Pour moi, il n’y a pas de familles modèles, pas d’exemples parfaits, pas de réalité correspondant aux images ou croyances qui peuvent être présentes en nous plus ou moins consciemment.
Toute famille se construit et se reconstruit au fil des jours. Cela ne concerne pas uniquement les situations mais aussi le vécu personnel et relationnel de ce “nous” ensemble qui constitue une famille dès qu’il y a parent et enfant. Au-delà des multiples formes que prend la famille dans notre société d’aujourd’hui, je vois un certain nombre d’éléments constants propices à la construction et à la croissance d’une famille.
GD – Justement, à partir de ton observation, celle de ta famille et des parents que tu accompagnes, que vois-tu plus précisément comme éléments nécessaires à sa construction?
BS – D’abord, comme ingrédient principal, je dirais l’amour gratuit. Banal peut-être et pourtant ma propre expérience et l’écoute des parents que j’accompagne me disent combien cette qualité d’amour s’apprend et émerge peu à peu pourvu qu’on s’y intéresse. Il ne s’agit pas de n’importe quel type d’amour. Il s’agit d’un amour responsable, bienveillant, qui donne sans attente de retour. Un amour qui ouvre dans le cœur du parent un regard bienveillant, constructif et positif sur l’être de son enfant. Un amour inconditionnel qui voit loin et appelle plus loin.
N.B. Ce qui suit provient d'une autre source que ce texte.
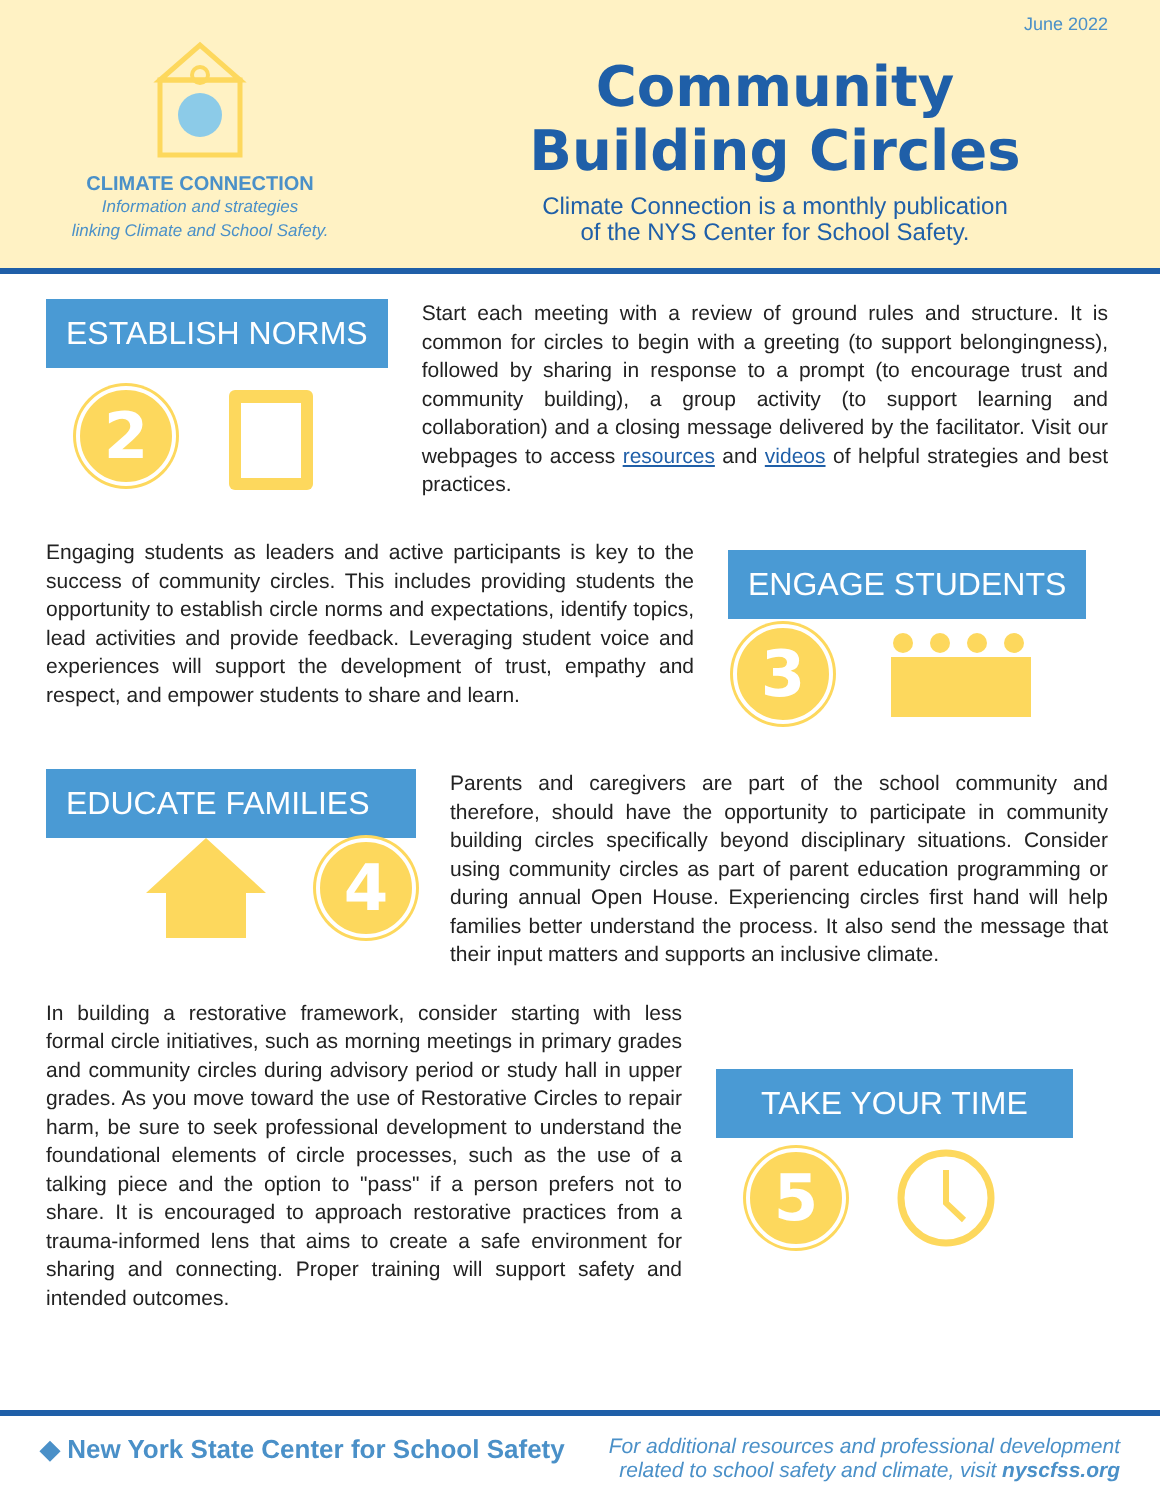June 2022
CLIMATE CONNECTION
Information and strategies
linking Climate and School Safety.
Community
Building Circles
Climate Connection is a monthly publication
of the NYS Center for School Safety.
ESTABLISH NORMS
2
Start each meeting with a review of ground rules and structure. It is common for circles to begin with a greeting (to support belongingness), followed by sharing in response to a prompt (to encourage trust and community building), a group activity (to support learning and collaboration) and a closing message delivered by the facilitator. Visit our webpages to access resources and videos of helpful strategies and best practices.
Engaging students as leaders and active participants is key to the success of community circles. This includes providing students the opportunity to establish circle norms and expectations, identify topics, lead activities and provide feedback. Leveraging student voice and experiences will support the development of trust, empathy and respect, and empower students to share and learn.
ENGAGE STUDENTS
3
EDUCATE FAMILIES
4
Parents and caregivers are part of the school community and therefore, should have the opportunity to participate in community building circles specifically beyond disciplinary situations. Consider using community circles as part of parent education programming or during annual Open House. Experiencing circles first hand will help families better understand the process. It also send the message that their input matters and supports an inclusive climate.
In building a restorative framework, consider starting with less formal circle initiatives, such as morning meetings in primary grades and community circles during advisory period or study hall in upper grades. As you move toward the use of Restorative Circles to repair harm, be sure to seek professional development to understand the foundational elements of circle processes, such as the use of a talking piece and the option to "pass" if a person prefers not to share. It is encouraged to approach restorative practices from a trauma-informed lens that aims to create a safe environment for sharing and connecting. Proper training will support safety and intended outcomes.
TAKE YOUR TIME
5
◆ New York State Center for School Safety
For additional resources and professional development
related to school safety and climate, visit nyscfss.org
Un amour responsable, patient, confiant, qui croit en l’enfant au meilleur de son être en bourgeon.
GD – A la base, il y a des parents, parfois un, qu’est-ce qu’ils ont à développer en priorité pour que leur famille se crée?
BS – Au risque de me répéter, il s’agit encore de cette qualité d’amour gratuit, unique à chaque personne devenant parent, de chaque couple prêt à mettre un enfant au monde.
Cette capacité à aimer s’apprend et peut se développer pourvu qu’on y travaille. Elle est inscrite dans l’être de chaque être humain. Par exemple on peut voir, contrairement à certaines croyances, des couples se séparer et garder respect et estime pour le père ou la mère de leurs enfants communs.
GD – Qu’est-ce que cet amour inconditionnel va favoriser au niveau de la famille?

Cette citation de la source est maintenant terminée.